Junio de 2006
por Edgardo Arrivillaga
En medios políticos ya se sabe que en las próximas horas podría aparecer en
algún medio de prensa, una serie de documentos históricos que provienen de
la Armada Argentina y que pondrían en rigurosa tela de juicio los momentos
sucesivos a la dialéctica revolucionaria y contrarevolucionaria que vende la
historia oficial contada por los Montoneros.
Estos documentos son los movimientos de las cuentas bancarias secretas que
manejaba Emilio Eduardo Massera durante los años de plomo y las constancias
de pago a los delatores, colaboracionistas y propagandistas de la
Organización terrorista militarizada Montoneros.
Allí aparecería en forma destacada-entre muchos otros - el nombre de la
colaboracionista Nilda Garré, puesto que la actual ministra de defensa
habría sido informante del Servicio de Inteligencia Naval.
La documentación existente demostraría que cuando Nilda Garre fue detenida
con otros integrantes de la Organización Terrorista Montoneros, ella
inmediatamente se contactó con los oficiales de inteligencia que tenía la
Armada Argentina en los centros de detención.
Al identificarse como agente y /o operadora del Servicio de Inteligencia
Naval, esto posibilitó su liberación a las pocas horas. Suerte que no
corrieron los apresados con la actual ministro de defensa, quienes fueron
trasladados a la ESMA. Además saldrán a la luz, listas de nombres, partidas
presupuestarias y recibos firmados por los informantes de la Armada
Argentina que fueron decisivos para quebrar a la estructura organizacional
del terrorismo montonero en Europa y México. Terrorismo que pretendía la
independencia de Tucumán y que las Naciones Unidas de la época les dieran
status de combatientes secesionistas de la región central del noroeste del
país. Actividad en la que sobresalió el fallecido ex embajador ante
Venezuela, Hidalgo Solá.
Status jurídico que colocaba a la guerrilla bajo el amparo automático de la
Convención de Ginebra.
Uno de estos inesperados nombres es el del ex diputado tucumano Rodolfo
Vitar, quien se encontraba implantado en España, lugar desde donde
proporcionaba inteligencia a la Marina de Guerra vía dos canales que
oportunamente analizaremos en esta increíble antropofagia política del
partido de gobierno seudoprogresista que se avecina.

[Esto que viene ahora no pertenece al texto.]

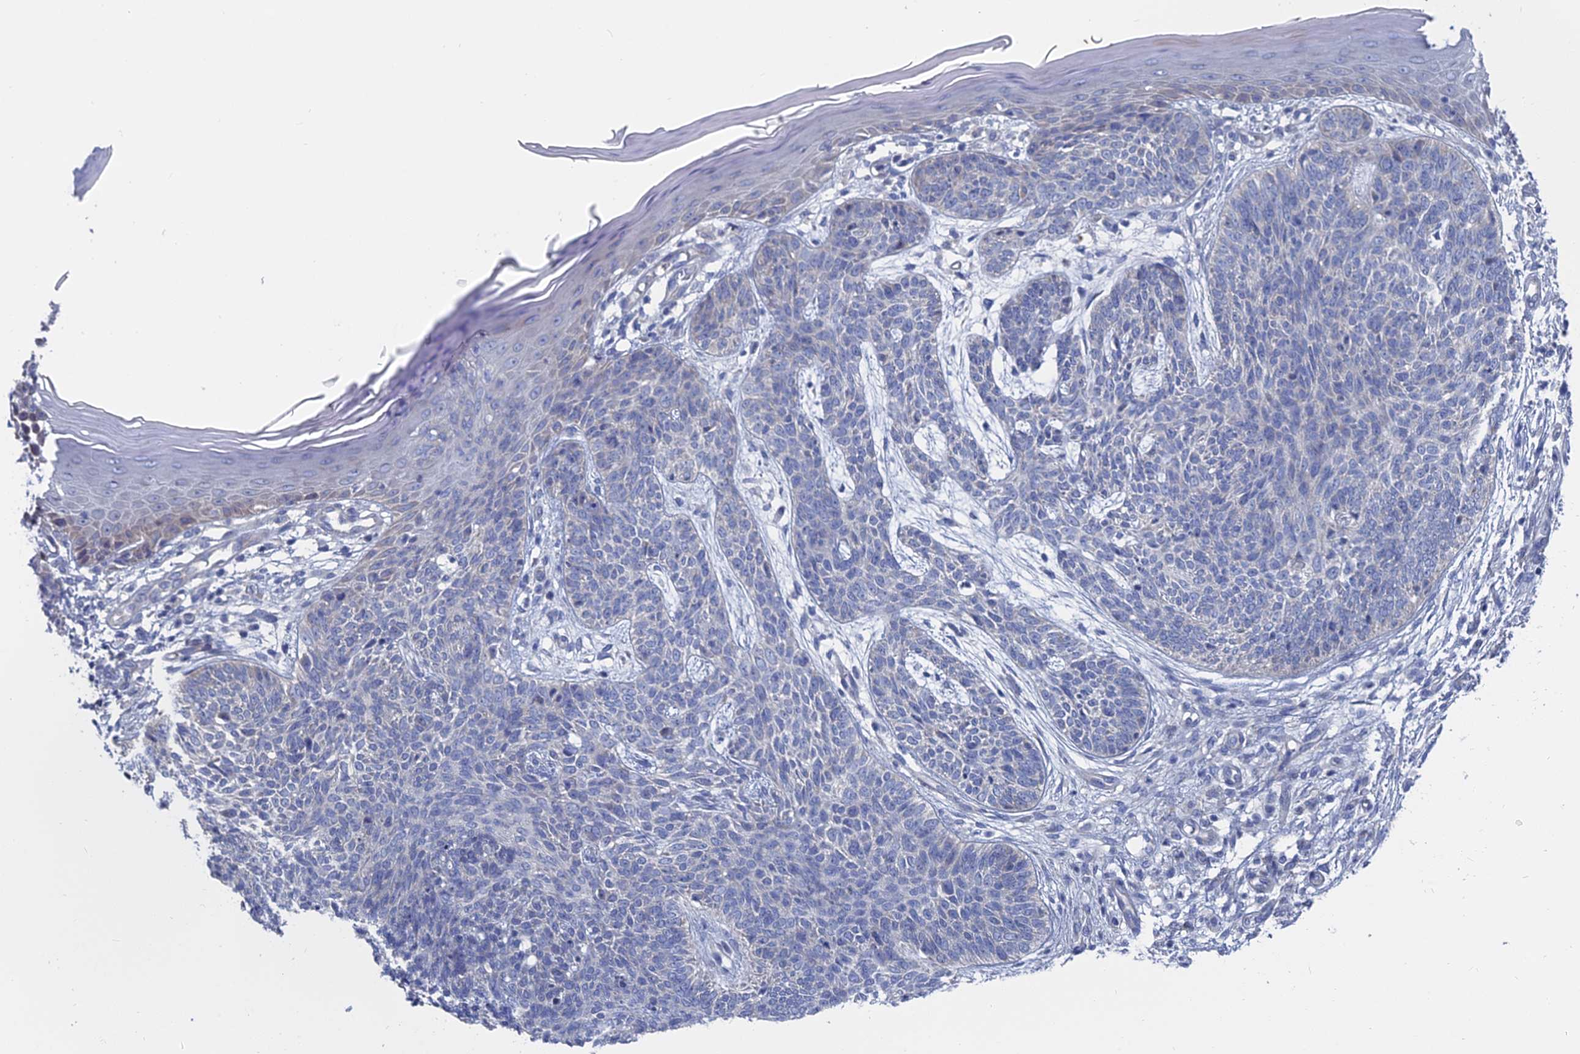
{"staining": {"intensity": "negative", "quantity": "none", "location": "none"}, "tissue": "skin cancer", "cell_type": "Tumor cells", "image_type": "cancer", "snomed": [{"axis": "morphology", "description": "Basal cell carcinoma"}, {"axis": "topography", "description": "Skin"}], "caption": "DAB immunohistochemical staining of skin cancer (basal cell carcinoma) displays no significant staining in tumor cells.", "gene": "CCDC149", "patient": {"sex": "female", "age": 66}}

Roddy -ese era su nombre de guerra, un combatiente alcoholico,
temperamental, de origen árabe y propalestino - salió de la Argentina en un
vuelo vía Holanda y luego de un largo periplo en tren llegó a instalarse en
un pueblo cercano a las inmediaciones de Madrid. Cobraba sus cheques bajo el
nombre de su mujer, medica argentina radicada en ese país.
Santiago Díaz Ortiz,quién fue apoderado del Frepaso también era de la
partida. Julio Bárbaro, actual interventor en el CONFER, tuvo la habilidad
de cobrar por dos vías, el proceso militar y Gelbard simultáneamente.
Cuando se acabo la pitanza gelbardiana por la muerte del creador de la
burguesía nacional y los encuentros en el Hotel Continental cesaron,
se enroló activamente en la Orquesta Azul.
Y siguen los nombres.
La Orquesta azul suena fuerte.
Reminiscencias de Von Karajan.
Libreto de Leopoldo Trepper.
Apertura de Caballería Rusticana.
Y llega la respuesta exponencialmente aumentada a un gobierno denuncialista
que fatigosamente quiere construir un futuro inviable a partir de las duras
luchas del ayer.
Montoneros declinantes: el clima de denuncias y contradenuncias desatado se
volverá como una correntada en su contra revelando la genuina guerra civil
de clase media que se libró en la feroz Argentina por vía de los
metaforizados microclimas armados en los años 70.
Fetiches del heroísmo postizo el colaboracionismo que presupone toda guerra
civil muestra al fin su desagradable rostro.